Here is a minimal test case that generates memset, without memcopy instructions:
void test(float A[SIZE]) {
for (int i = 0; i < SIZE; i++) {
float x[SIZE] = {0.0f};
for (int j = 0; j < SIZE; j++) {
x[j] = 1.0f;
}
float sum = 0.0f;
for (int j = 0; j < SIZE; j++) {
sum += x[j];
}
A[i] = sum;
}
}
and the clang code it generates, after several optimizations were run:
; Function Attrs: noinline nounwind ssp uwtable
define void @test(float* %0) #0 {
.preheader:
%1 = alloca i64, align 8
%tmpcast = bitcast i64* %1 to [2 x float]*
%2 = bitcast i64* %1 to i8*
%3 = bitcast i64* %1 to float*
store i64 0, i64* %1, align 8
call void @memset_pattern16(i8* nonnull %2, i8* bitcast ([4 x float]* @.memset_pattern to i8*), i64 8) #4
%4 = load float, float* %3, align 8
%5 = fadd float %4, 0.000000e+00
%6 = getelementptr inbounds [2 x float], [2 x float]* %tmpcast, i64 0, i64 1
%7 = load float, float* %6, align 4
%8 = fadd float %5, %7
store float %8, float* %0, align 4
store i64 0, i64* %1, align 8
call void @memset_pattern16(i8* nonnull %2, i8* bitcast ([4 x float]* @.memset_pattern to i8*), i64 8) #4
%9 = load float, float* %3, align 8
%10 = fadd float %9, 0.000000e+00
%11 = load float, float* %6, align 4
%12 = fadd float %10, %11
%13 = getelementptr inbounds float, float* %0, i64 1
store float %12, float* %13, align 4
ret void
}
The Diospyros pass walks back from the store after the instruction definition %13, and recursively looks at arguments of instructions, beginning with the %12 and %13 referenced in the store.
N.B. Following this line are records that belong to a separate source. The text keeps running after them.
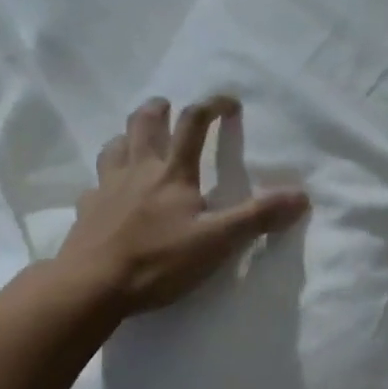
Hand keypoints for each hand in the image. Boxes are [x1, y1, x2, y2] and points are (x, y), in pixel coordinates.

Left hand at [58, 95, 308, 314]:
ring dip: (128, 136)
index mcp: (172, 173)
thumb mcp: (217, 241)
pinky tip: (108, 193)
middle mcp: (138, 171)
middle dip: (158, 109)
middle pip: (143, 124)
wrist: (92, 286)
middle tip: (166, 106)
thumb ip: (257, 217)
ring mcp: (107, 189)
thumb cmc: (159, 261)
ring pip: (114, 147)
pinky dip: (105, 180)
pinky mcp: (87, 211)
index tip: (229, 103)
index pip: (193, 124)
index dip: (212, 106)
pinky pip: (94, 185)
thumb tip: (301, 196)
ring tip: (135, 140)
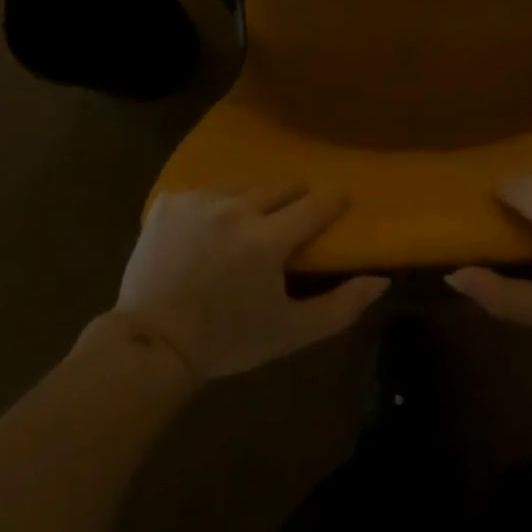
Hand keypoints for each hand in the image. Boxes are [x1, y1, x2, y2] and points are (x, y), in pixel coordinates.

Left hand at [115, 185, 388, 381]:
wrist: (151, 346)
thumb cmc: (227, 340)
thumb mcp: (290, 332)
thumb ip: (341, 306)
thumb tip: (381, 279)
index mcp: (266, 240)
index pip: (315, 203)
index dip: (331, 202)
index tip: (338, 204)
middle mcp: (234, 209)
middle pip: (282, 186)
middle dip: (293, 201)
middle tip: (289, 225)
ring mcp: (198, 200)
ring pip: (244, 186)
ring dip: (252, 203)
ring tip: (245, 230)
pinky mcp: (169, 200)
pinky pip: (206, 192)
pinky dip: (213, 208)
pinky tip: (206, 234)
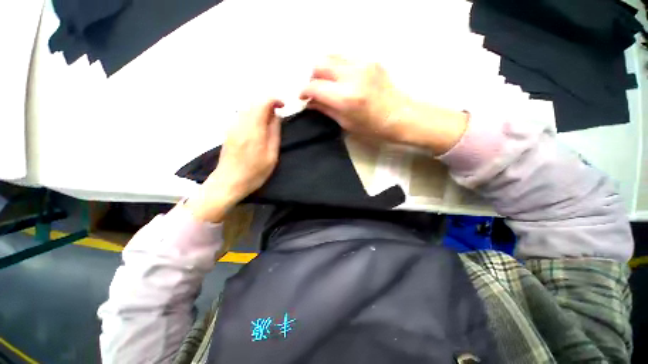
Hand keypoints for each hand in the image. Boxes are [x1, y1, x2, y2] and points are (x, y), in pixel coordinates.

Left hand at [184, 100, 283, 222]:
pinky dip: (253, 116)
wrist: (229, 182)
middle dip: (268, 105)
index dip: (274, 100)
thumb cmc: (254, 172)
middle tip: (278, 117)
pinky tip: (258, 129)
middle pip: (254, 103)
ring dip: (260, 111)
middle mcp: (240, 123)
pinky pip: (242, 116)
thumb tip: (276, 116)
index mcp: (253, 129)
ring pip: (247, 109)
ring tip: (270, 124)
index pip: (262, 103)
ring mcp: (232, 127)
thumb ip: (274, 133)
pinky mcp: (229, 131)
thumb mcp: (271, 155)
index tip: (283, 106)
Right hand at [300, 55, 467, 153]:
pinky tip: (341, 79)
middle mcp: (352, 76)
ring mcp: (362, 64)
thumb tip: (310, 102)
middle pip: (319, 64)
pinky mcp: (370, 60)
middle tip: (315, 91)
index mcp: (346, 97)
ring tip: (327, 84)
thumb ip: (326, 110)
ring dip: (324, 69)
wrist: (401, 116)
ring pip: (331, 56)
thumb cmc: (373, 127)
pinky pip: (345, 57)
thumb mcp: (346, 123)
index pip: (315, 87)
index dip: (304, 92)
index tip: (303, 98)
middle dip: (312, 78)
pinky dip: (337, 66)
Because no instruction references memset (memset has no destination register), the current pass implementation fails to pick up memset.
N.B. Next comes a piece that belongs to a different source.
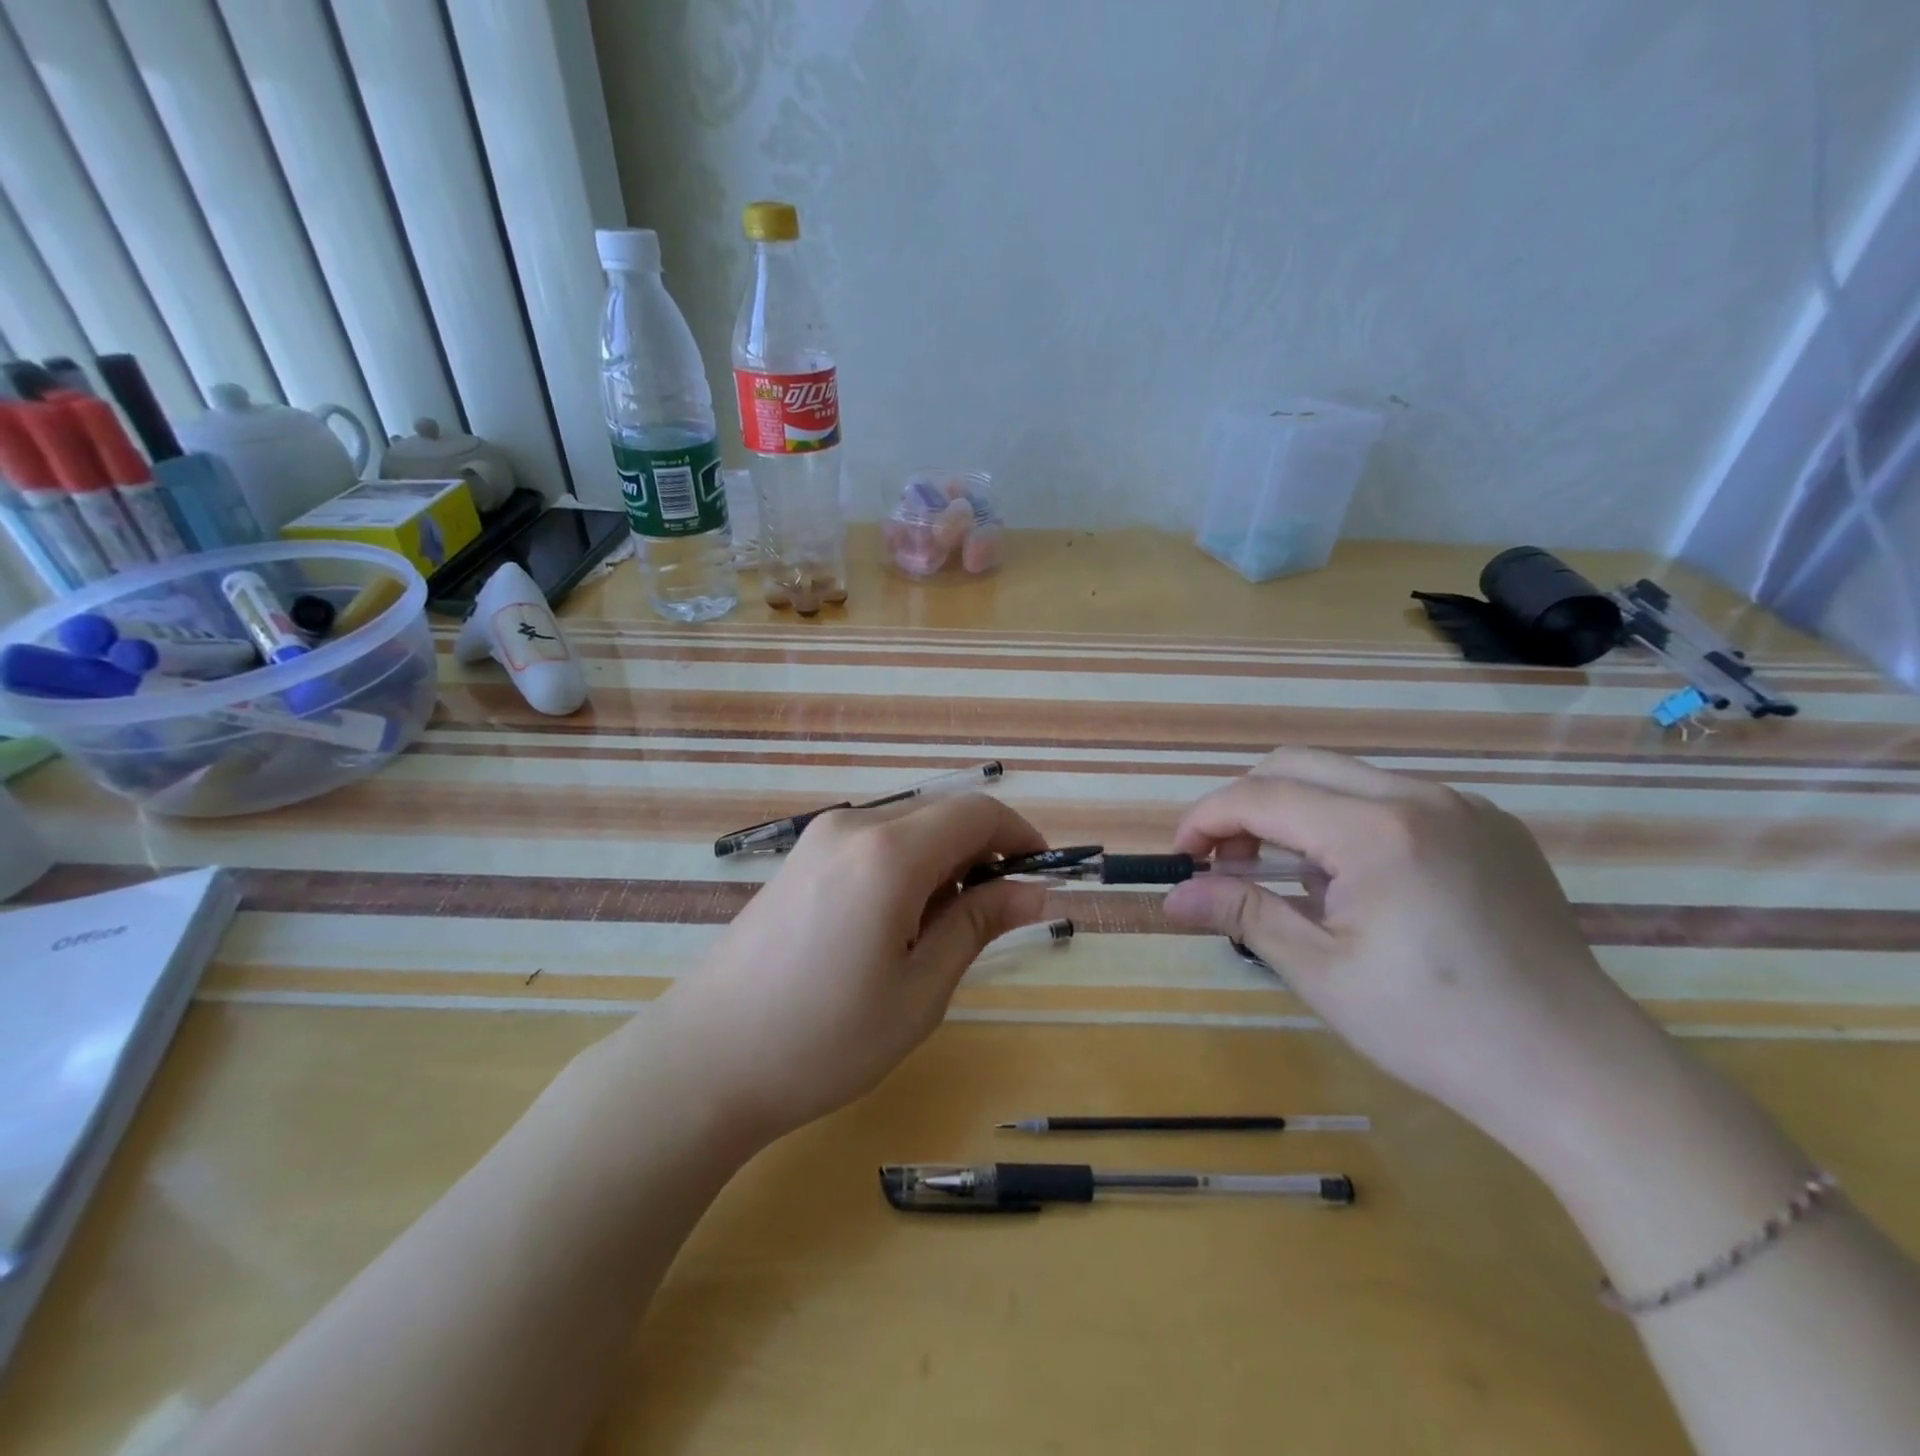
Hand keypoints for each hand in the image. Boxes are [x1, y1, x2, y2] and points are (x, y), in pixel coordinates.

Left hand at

To fix this issue, I am planning to treat any memset/memcopy instruction like a store, because it has the same basic function as a store. Where the Diospyros pass walks back from stores, it should also walk back from stores/memset/memcopy instructions, and translate recursively backwards into an Egg term. This change will allow Egg expressions to contain memset nodes in the correct position.